[Xorp-hackers] Crash due to stale cached xrl sender pointer.

Mon Nov 9 10:04:23 PST 2009

On 11/09/2009 09:13 AM, Bruce Simpson wrote:
> Bruce Simpson wrote:
>> It would be good to know if changing the Xrl allocation in this way
>> helps the situation with the race you saw...
>
> A bit more on the 'static Xrl*' mechanism.
>
> This is a lazy allocation mechanism, which amortizes the cost of
> instantiating class Xrl. The change I posted yesterday just moves the
> pointer to this allocation into the XrlFooClient itself, where we can
> manage its lifecycle; the semantics of its use don't change.
>
> Some data points:
> * There is only one instance of cached 'class Xrl*' for each
> XrlFooClient method.
> * Each method's wrapper lazy-allocates it once per runtime, when the
> method wrapper is called.
> * Without my change, this lazy allocation is non-reentrant, and happens
> once per runtime.
> * With my change, it happens once per method call, for each XrlFooClient
> instance, which is reentrant (but still not thread-safe).
> * It sets up the Xrl::args() field. That's it. No additional
> amortization of up-front costs of sending an XRL.
> * If the consumer of XrlFooClient::send_foo(target, arg) changes its
> 'target' argument, the resolved XrlSender is very likely to change,
> forcing a FinderDBEntry lookup in XrlRouter::send() anyway.
> * No upfront resolution is performed when the target changes.
>
> In practice, this optimization probably doesn't offer much, but it's
> better than nothing. class Xrl is still an intermediate representation,
> and until the Xrl is actually sent on the wire, it doesn't get 'packed'
> into its on-wire representation.
>
> There is a lost optimization opportunity here. XRL clients which use the
> C++ client stubs never need to tunnel XRLs through the Finder, so they
> can always use binary representation. However, there is nowhere to put
> it, until we actually hit the output buffers for the destination
> transport. [1]
>
> I haven't measured cycle-for-cycle yet the costs of sending an XRL. I
> probably will do this when profiling the Thrift run; I'm still in
> analysis, trying to come up with the least invasive change to avoid
> rewriting code I don't/won't need to.
>
> Thread safety hasn't really been a consideration to date. I'm making
> notes, but I'm not going to substantially change the behaviour towards
> making existing code thread-safe.

I think it is way too early to worry about micro optimizations.  If
you want to move to Thrift, then lets do so.  As long as the performance
isn't noticeably worse, then that's OK.

Don't try to get everything figured out up front...get something working
and then we see what needs tweaking later.
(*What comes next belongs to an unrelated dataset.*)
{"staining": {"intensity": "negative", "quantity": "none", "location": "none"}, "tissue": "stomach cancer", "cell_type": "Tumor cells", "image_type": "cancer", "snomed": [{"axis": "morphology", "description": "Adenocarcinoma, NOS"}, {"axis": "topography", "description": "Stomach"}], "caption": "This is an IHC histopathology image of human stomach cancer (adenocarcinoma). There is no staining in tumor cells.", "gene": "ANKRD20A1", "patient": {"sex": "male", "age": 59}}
With regard to larger issues of the IPC, I dislike the current callback
logic.  I would like to get rid of all the auto-generated template code
and use real callback objects.  Each xrl call will have a pointer to a callback
object and will call that at appropriate times.

If/when you get your Thrift stuff in, I might attempt to work on
the callback logic.

I don't think we should worry about any async message support in the transport
level.  As long as we have useful callbacks, then only the client/servers need
to worry about async.  For instance, client says 'do-big-work()'.
Server immediately responds 'working' (RPC call is now done).
Later, server can send more messages to client as the big work completes.

XRL doesn't need to know anything about this.

Don't do any work to add functionality that *may* be needed in the future,
such as extra transport mechanisms, thread safety, etc.  I really hate
threads unless they are absolutely required.  They make things way too
hard to debug.

If/when it's actually needed, we can do that work then.  (For threads,
likely this would require a re-write of the entire application in
question, as well as hacking on the various libraries.)

> [1] We can probably leverage this opportunity using Thrift, as we can
> then render the binary representation upfront. We can also use a mixin
> with TTransport to do scatter/gather I/O with multiple TMemoryBuffers,
> so we only hit writev() or send() to keep syscall count minimal. XRL
> will currently try to do this, but it's tied to stream semantics.

"Premature optimization is the root of all evil."

Lets get something stable, then figure out a big work-load, and run
some real performance tests (with oprofile, gprof, custom profiling, etc).

For instance, in my case, just adding that netlink filtering took system load
from 300+ to 20, effectively making an O(N^2) to O(N).  This sort of
thing is way more important than saving a few cycles on encode/decode
of messages we send once per second.

Most of the slowdowns I've seen are stupid things like sleeping for
a timeout instead of doing work, probably to work around some race
no one felt like debugging.

Thanks,
Ben

-- 
Ben Greear <greearb at candelatech.com>
Candela Technologies Inc  http://www.candelatech.com